#### WORK ORDER
Find how many lines in the data below include the word "functions", then write only that number.

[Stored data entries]
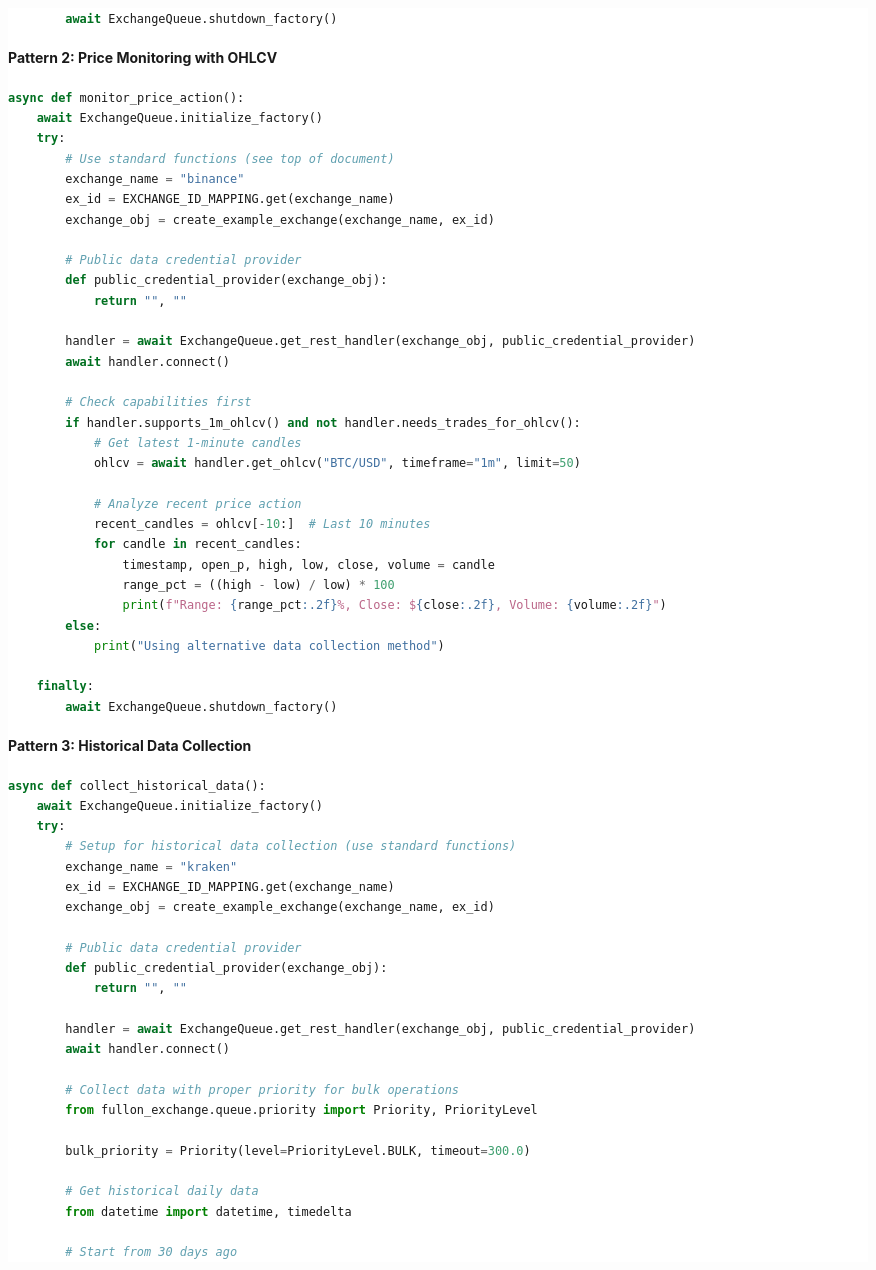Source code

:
```python
        await ExchangeQueue.shutdown_factory()
```

#### Pattern 2: Price Monitoring with OHLCV
```python
async def monitor_price_action():
    await ExchangeQueue.initialize_factory()
    try:
        # Use standard functions (see top of document)
        exchange_name = "binance"
        ex_id = EXCHANGE_ID_MAPPING.get(exchange_name)
        exchange_obj = create_example_exchange(exchange_name, ex_id)

        # Public data credential provider
        def public_credential_provider(exchange_obj):
            return "", ""

        handler = await ExchangeQueue.get_rest_handler(exchange_obj, public_credential_provider)
        await handler.connect()

        # Check capabilities first
        if handler.supports_1m_ohlcv() and not handler.needs_trades_for_ohlcv():
            # Get latest 1-minute candles
            ohlcv = await handler.get_ohlcv("BTC/USD", timeframe="1m", limit=50)

            # Analyze recent price action
            recent_candles = ohlcv[-10:]  # Last 10 minutes
            for candle in recent_candles:
                timestamp, open_p, high, low, close, volume = candle
                range_pct = ((high - low) / low) * 100
                print(f"Range: {range_pct:.2f}%, Close: ${close:.2f}, Volume: {volume:.2f}")
        else:
            print("Using alternative data collection method")

    finally:
        await ExchangeQueue.shutdown_factory()
```

#### Pattern 3: Historical Data Collection
```python
async def collect_historical_data():
    await ExchangeQueue.initialize_factory()
    try:
        # Setup for historical data collection (use standard functions)
        exchange_name = "kraken"
        ex_id = EXCHANGE_ID_MAPPING.get(exchange_name)
        exchange_obj = create_example_exchange(exchange_name, ex_id)

        # Public data credential provider
        def public_credential_provider(exchange_obj):
            return "", ""

        handler = await ExchangeQueue.get_rest_handler(exchange_obj, public_credential_provider)
        await handler.connect()

        # Collect data with proper priority for bulk operations
        from fullon_exchange.queue.priority import Priority, PriorityLevel

        bulk_priority = Priority(level=PriorityLevel.BULK, timeout=300.0)

        # Get historical daily data
        from datetime import datetime, timedelta

        # Start from 30 days ago
```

#### RESULT FOR THIS TASK
2